# Wide body for 91 240 coupe?



## Jissen_Kenbu (Jun 19, 2005)

Ive been searching for a wide body kit for the 91 240SX Coupe. I Found the fast back/hatchback but not the coupe. Anyone know when i can find one? Or piece together all the parts needed for one?


----------



## thedaddies (Sep 29, 2003)

let your search begin and with the awesome chargespeed parts.


----------



## ABuSD (Jun 28, 2005)

Fat enough for ya?

BN Sports 




















D-DRUG 




















Origin Lab


----------



## Jissen_Kenbu (Jun 19, 2005)

ABuSD said:


> Fat enough for ya?
> 
> BN Sports
> 
> ...


Um thanks but ive seen those before. They dont look like wide body kits. Ive seen 2 out of the three at andy's auto sports. http://www.t-and-e.co.jp/set_ridge.html The 180 RPS13 is the kit id like but i dont think the hatch back bumper will fit the coupe does anyone know if it will or not? Or how to get it to fit.


----------



## ABuSD (Jun 28, 2005)

Nah the rear vertex guards wont fit just get that full kit and d-speed guards or something??


----------



## zellx2004 (Sep 30, 2004)

contact www.jacquemond.com I was told that their hatchback bodykits fit the coupe with modifications. At least that's what the owner of Jacquemond told me. Send them an email.


----------



## '91 240sx (Feb 17, 2003)

looks like it'll be a pretty decent amount of modification...


----------



## thedaddies (Sep 29, 2003)

It's also 10 grand. Not worth it imo.


----------



## '91 240sx (Feb 17, 2003)

not to mention it don't look to good, at least in my opinion...


----------



## Bluehydro8 (Apr 1, 2005)

[QUOTE='91 240sx]not to mention it don't look to good, at least in my opinion...[/QUOTE]
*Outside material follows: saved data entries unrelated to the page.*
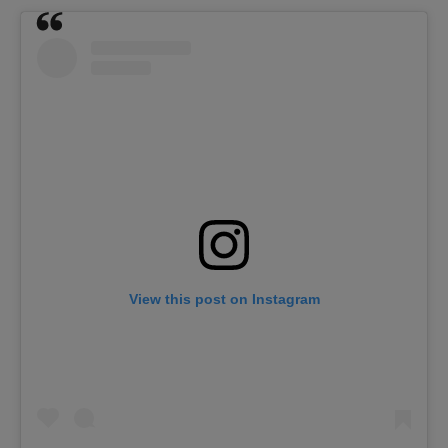
View this post on Instagram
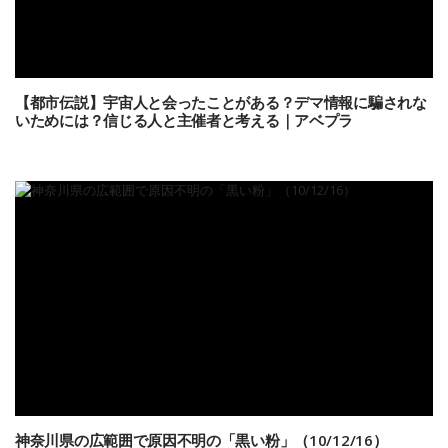
【都市伝説】宇宙人と会ったことがある？デマ情報に騙されな
いためには？信じる人と主催者と考える｜アベプラ
神奈川県の広範囲で原因不明の「黒い粉」（10/12/16）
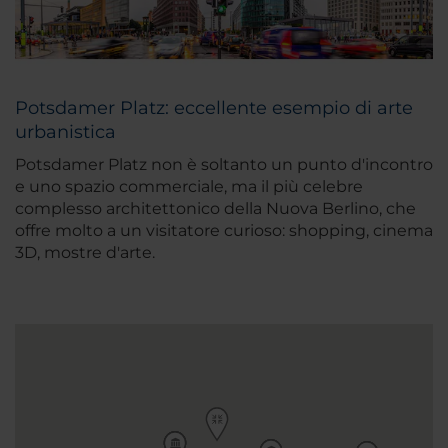
Potsdamer Platz: eccellente esempio di arte
urbanistica
Potsdamer Platz non è soltanto un punto d'incontro
e uno spazio commerciale, ma il più celebre
complesso architettonico della Nuova Berlino, che
offre molto a un visitatore curioso: shopping, cinema
3D, mostre d'arte.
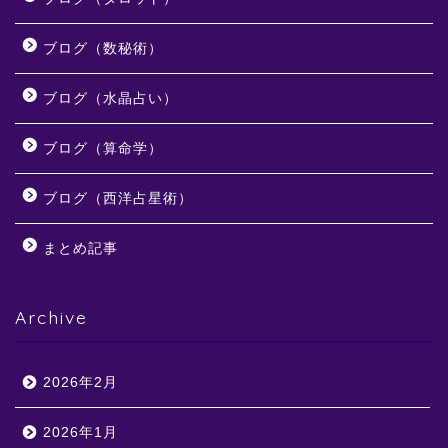
ブログ（数秘術）
ブログ（水晶占い）
ブログ（算命学）
ブログ（西洋占星術）
まとめ記事
Archive
2026年2月
2026年1月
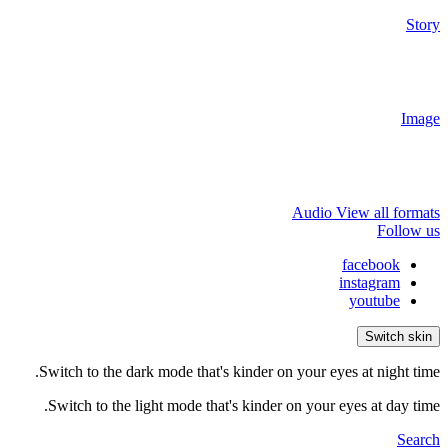
Story
Image
Audio
View all formats
Follow us
facebook
instagram
youtube
Switch skin
Switch to the dark mode that's kinder on your eyes at night time.
Switch to the light mode that's kinder on your eyes at day time.
Search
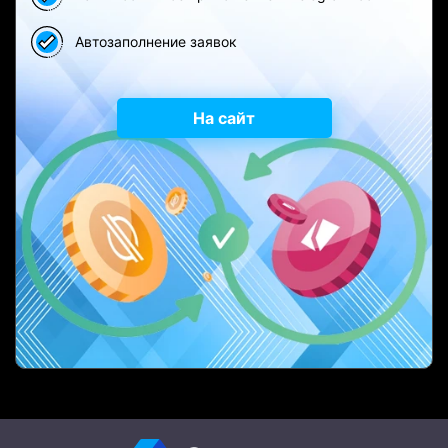
Автозаполнение заявок
На сайт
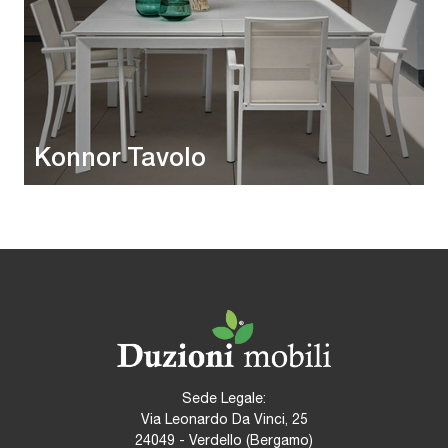
Konnor Tavolo
Sede Legale:
Via Leonardo Da Vinci, 25
24049 - Verdello (Bergamo)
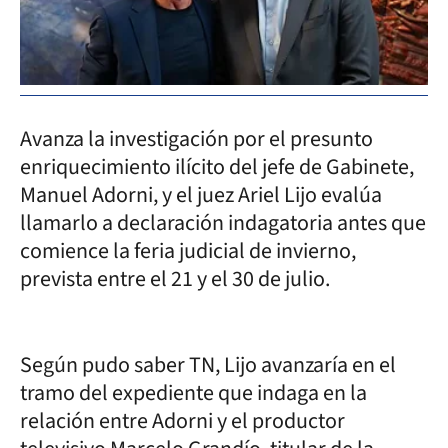
Avanza la investigación por el presunto
enriquecimiento ilícito del jefe de Gabinete,
Manuel Adorni, y el juez Ariel Lijo evalúa
llamarlo a declaración indagatoria antes que
comience la feria judicial de invierno,
prevista entre el 21 y el 30 de julio.
Según pudo saber TN, Lijo avanzaría en el
tramo del expediente que indaga en la
relación entre Adorni y el productor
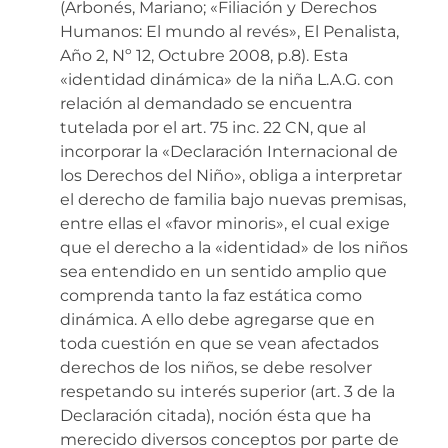
(Arbonés, Mariano; «Filiación y Derechos
Humanos: El mundo al revés», El Penalista,
Año 2, Nº 12, Octubre 2008, p.8). Esta
«identidad dinámica» de la niña L.A.G. con
relación al demandado se encuentra
tutelada por el art. 75 inc. 22 CN, que al
incorporar la «Declaración Internacional de
los Derechos del Niño», obliga a interpretar
el derecho de familia bajo nuevas premisas,
entre ellas el «favor minoris», el cual exige
que el derecho a la «identidad» de los niños
sea entendido en un sentido amplio que
comprenda tanto la faz estática como
dinámica. A ello debe agregarse que en
toda cuestión en que se vean afectados
derechos de los niños, se debe resolver
respetando su interés superior (art. 3 de la
Declaración citada), noción ésta que ha
merecido diversos conceptos por parte de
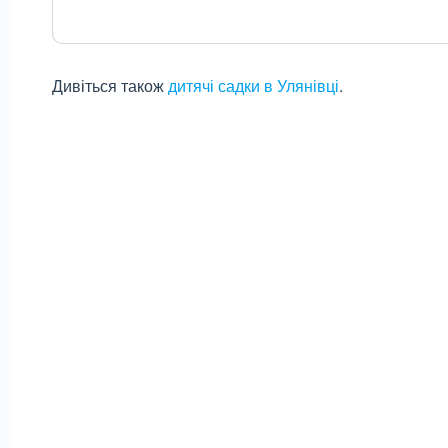
Дивіться також
дитячі садки в Улянівці
.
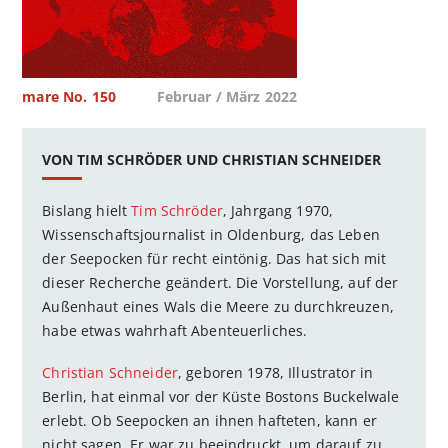
mare No. 150
Februar / März 2022
VON TIM SCHRÖDER UND CHRISTIAN SCHNEIDER
Bislang hielt
Tim Schröder
, Jahrgang 1970,
Wissenschaftsjournalist in Oldenburg, das Leben
der Seepocken für recht eintönig. Das hat sich mit
dieser Recherche geändert. Die Vorstellung, auf der
Außenhaut eines Wals die Meere zu durchkreuzen,
habe etwas wahrhaft Abenteuerliches.
Christian Schneider
, geboren 1978, Illustrator in
Berlin, hat einmal vor der Küste Bostons Buckelwale
erlebt. Ob Seepocken an ihnen hafteten, kann er
nicht sagen. Er war zu beeindruckt, um darauf zu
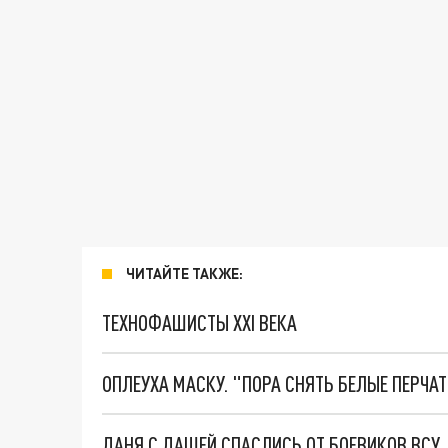
ЧИТАЙТЕ ТАКЖЕ:
ТЕХНОФАШИСТЫ XXI ВЕКА
ОПЛЕУХА МАСКУ. "ПОРА СНЯТЬ БЕЛЫЕ ПЕРЧА
ДАНЯ С ДАШЕЙ СПАСЛИСЬ ОТ БОЕВИКОВ ВСУ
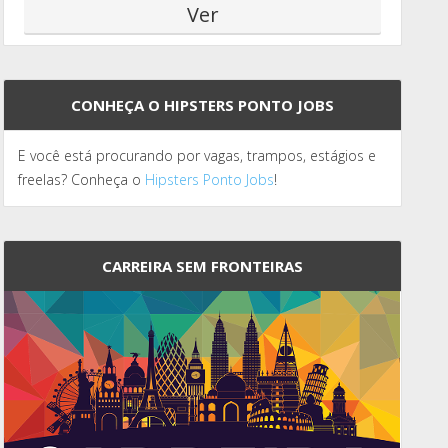
CONHEÇA O HIPSTERS PONTO JOBS
E você está procurando por vagas, trampos, estágios e
freelas? Conheça o
Hipsters Ponto Jobs
!
CARREIRA SEM FRONTEIRAS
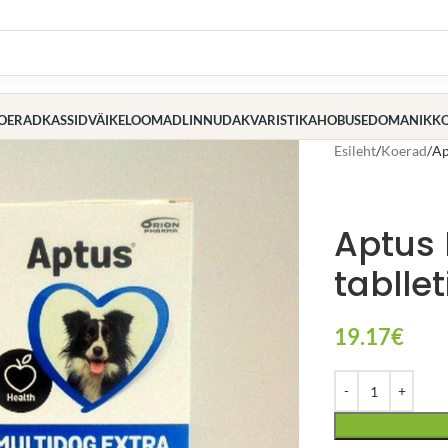
OERAD
KASSID
VÄIKELOOMAD
LINNUD
AKVARISTIKA
HOBUSED
OMANIK
K
Esileht
Koerad
Ap
Aptus 
tablle
19.17
€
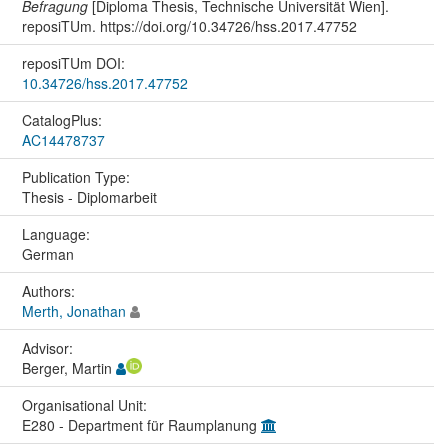
Befragung
[Diploma Thesis, Technische Universität Wien].
reposiTUm. https://doi.org/10.34726/hss.2017.47752
reposiTUm DOI:
10.34726/hss.2017.47752
CatalogPlus:
AC14478737
Publication Type:
Thesis - Diplomarbeit
Language:
German
Authors:
Merth, Jonathan
Advisor:
Berger, Martin
Organisational Unit:
E280 - Department für Raumplanung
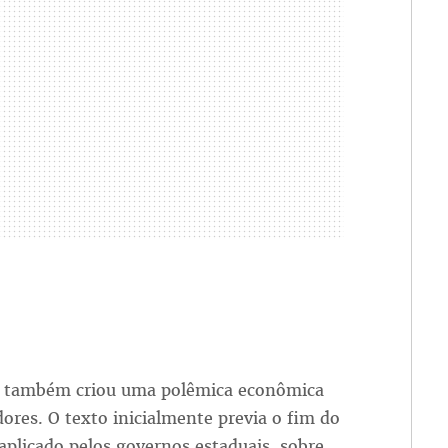
es também criou uma polêmica econômica
dores. O texto inicialmente previa o fim do
 aplicado pelos governos estaduais, sobre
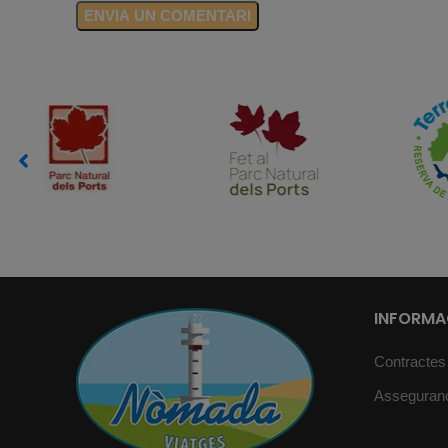
INFORMAC
Contractes
Asseguran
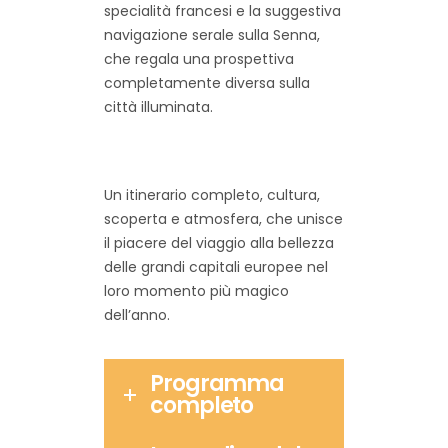
specialità francesi e la suggestiva
navigazione serale sulla Senna,
che regala una prospettiva
completamente diversa sulla
città illuminata.
Un itinerario completo, cultura,
scoperta e atmosfera, che unisce
il piacere del viaggio alla bellezza
delle grandi capitali europee nel
loro momento più magico
dell’anno.
Programma
completo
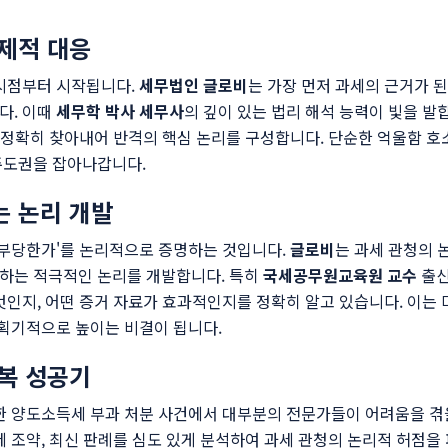
제적 대응
 시점부터 시작됩니다.
세무법인 글로비
는 가장 먼저 과세의 근거가 
다. 이때
세무학 박사 세무사
의 깊이 있는 법리 해석 능력이 빛을 발합
을 정확히 찾아내어 반격의 핵심 논리를 구성합니다. 단순한 억울함 호
주도권을 잡아나갑니다.
는 논리 개발
 부당한가'를 논리적으로 증명하는 것입니다.
글로비
는 과세 관청의 
하는 적극적인 논리를 개발합니다. 특히
국세공무원교육원 교수
출신
엇인지, 어떤 증거 자료가 효과적인지를 정확히 알고 있습니다. 이는
 획기적으로 높이는 비결이 됩니다.
복 성공기
한 양도소득세 부과 처분 사건에서 대부분의 전문가들이 어려움을 겪
세 조약, 최신 판례를 심도 있게 분석하여 과세 관청의 논리적 허점을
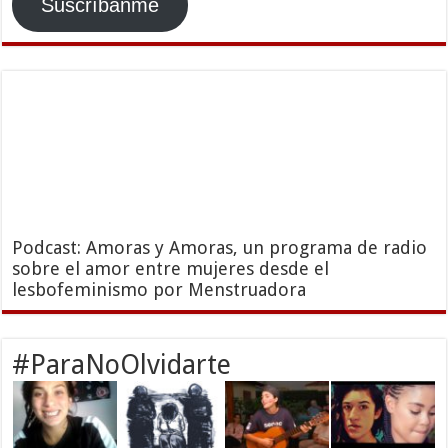
Suscríbanme
Podcast: Amoras y Amoras, un programa de radio
sobre el amor entre mujeres desde el
lesbofeminismo por Menstruadora
#ParaNoOlvidarte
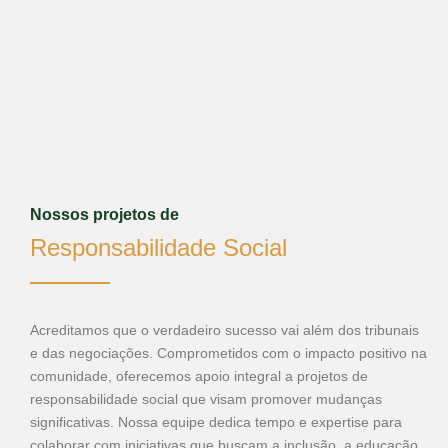
Nossos projetos de
Responsabilidade Social
Acreditamos que o verdadeiro sucesso vai além dos tribunais
e das negociações. Comprometidos com o impacto positivo na
comunidade, oferecemos apoio integral a projetos de
responsabilidade social que visam promover mudanças
significativas. Nossa equipe dedica tempo e expertise para
colaborar com iniciativas que buscam a inclusão, a educação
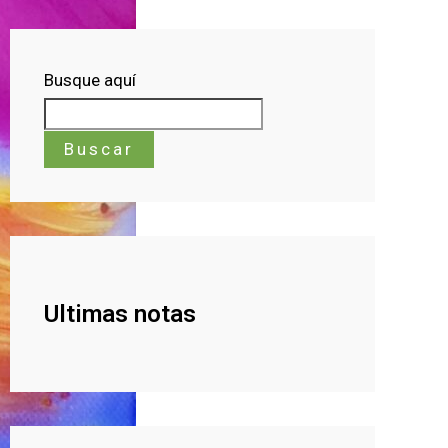
Busque aquí
Buscar
Ultimas notas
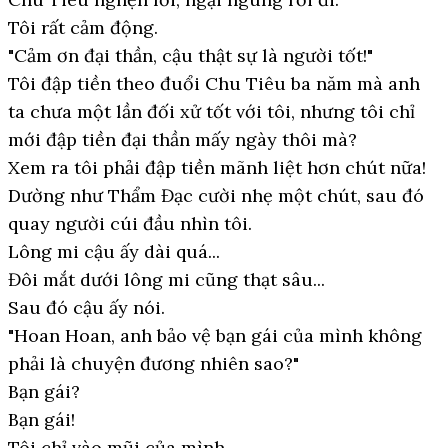
Tôi rất cảm động.
"Cảm ơn đại thần, cậu thật sự là người tốt!"
Tôi đập tiền theo đuổi Chu Tiêu ba năm mà anh
ta chưa một lần đối xử tốt với tôi, nhưng tôi chỉ
mới đập tiền đại thần mấy ngày thôi mà?
Xem ra tôi phải đập tiền mãnh liệt hơn chút nữa!
Dường như Thẩm Đạc cười nhẹ một chút, sau đó
quay người cúi đầu nhìn tôi.
Lông mi cậu ấy dài quá...
Đôi mắt dưới lông mi cũng thạt sâu...
Sau đó cậu ấy nói.
"Hoan Hoan, anh bảo vệ bạn gái của mình không
phải là chuyện đương nhiên sao?"
Bạn gái?
Bạn gái!
Tôi chỉ vào mũi của mình.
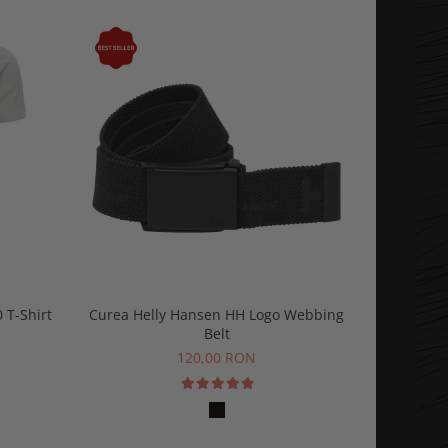
-15%
 T-Shirt
Curea Helly Hansen HH Logo Webbing
Tricou po
Belt
15
120,00 RON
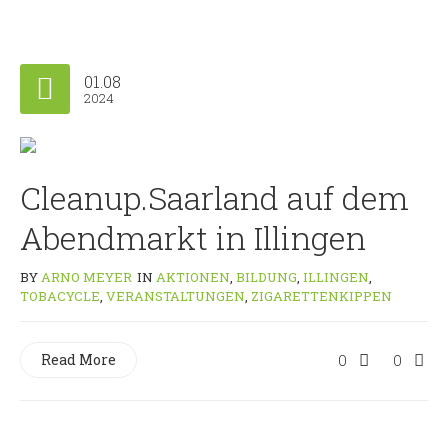
01.08
2024
Cleanup.Saarland auf dem
Abendmarkt in Illingen
BY
ARNO MEYER
IN
AKTIONEN
,
BILDUNG
,
ILLINGEN
,
TOBACYCLE
,
VERANSTALTUNGEN
,
ZIGARETTENKIPPEN
Read More
0
0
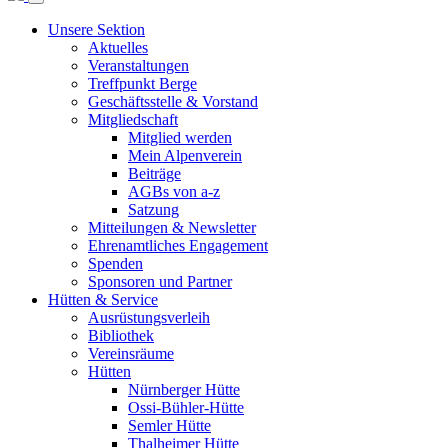
Unsere Sektion
Aktuelles
Veranstaltungen
Treffpunkt Berge
Geschäftsstelle & Vorstand
Mitgliedschaft
Mitglied werden
Mein Alpenverein
Beiträge
AGBs von a-z
Satzung
Mitteilungen & Newsletter
Ehrenamtliches Engagement
Spenden
Sponsoren und Partner
Hütten & Service
Ausrüstungsverleih
Bibliothek
Vereinsräume
Hütten
Nürnberger Hütte
Ossi-Bühler-Hütte
Semler Hütte
Thalheimer Hütte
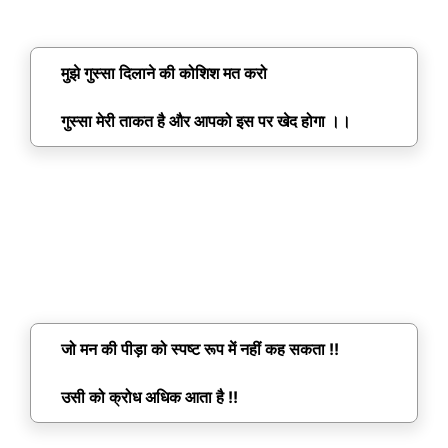
मुझे गुस्सा दिलाने की कोशिश मत करो
गुस्सा मेरी ताकत है और आपको इस पर खेद होगा ।।
जो मन की पीड़ा को स्पष्ट रूप में नहीं कह सकता !!
उसी को क्रोध अधिक आता है !!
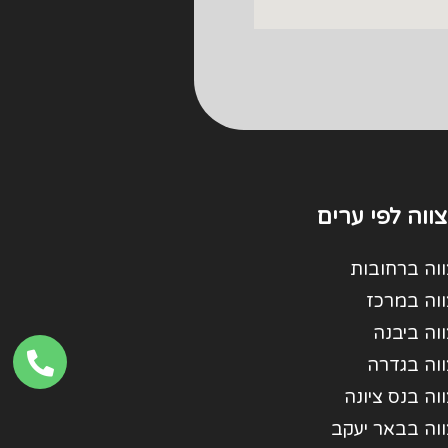
ווה לפי ערים
וה ברחובות
ווה במרכז
וה ביבנה
ווה בגדרה
וה בנס ציונה
ווה בבאר יעקב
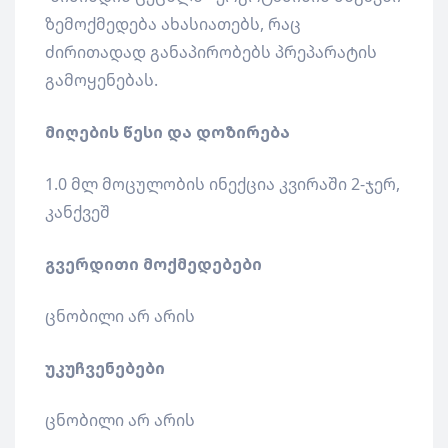
ზემოქმედება ახასიათებს, რაც
ძირითადად განაპირობებს პრეპარატის
გამოყენებას.
მიღების წესი და დოზირება
1.0 მლ მოცულობის ინექცია კვირაში 2-ჯერ,
კანქვეშ
გვერდითი მოქმედებები
ცნობილი არ არის
უკუჩვენებები
ცნობილი არ არის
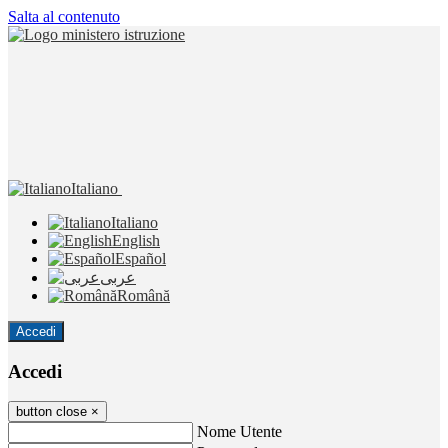
Salta al contenuto
Italiano
Italiano
English
Español
عربى
Română
Accedi
Accedi
button close
×
Nome Utente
Your right, kinda looks like a cheap Ferrari replica or something.


----------



## Jissen_Kenbu (Jun 19, 2005)

Bluehydro8 said:


> Your right, kinda looks like a cheap Ferrari replica or something.


I dont exactly have 10 grand to use on a bodykit. Anyone else know of any wide body that would fit the coupe or atleast with little modification?


----------



## Bluehydro8 (Apr 1, 2005)

Jissen_Kenbu said:


> I dont exactly have 10 grand to use on a bodykit. Anyone else know of any wide body that would fit the coupe or atleast with little modification?


Why don't you have one custom made? a close friend of mine started a custom body kit company Called Infinity Motorsports. He will make you a custom widebody one for $1700 and for 300 bucks more will do all the bodywork and leave it ready for paint. Email me and i will get you his info. All fiberglass and he guarantees it for life. To prove to a customer how tough his body kits are, he laid a front bumper on the ground and stood on it. thats how tough they are. He made my custom kit. its not widebody but it still looks cool and costs less.


----------



## Jissen_Kenbu (Jun 19, 2005)

Bluehydro8 said:


> Why don't you have one custom made? a close friend of mine started a custom body kit company Called Infinity Motorsports. He will make you a custom widebody one for $1700 and for 300 bucks more will do all the bodywork and leave it ready for paint. Email me and i will get you his info. All fiberglass and he guarantees it for life. To prove to a customer how tough his body kits are, he laid a front bumper on the ground and stood on it. thats how tough they are. He made my custom kit. its not widebody but it still looks cool and costs less.


Does he have a website or something?


----------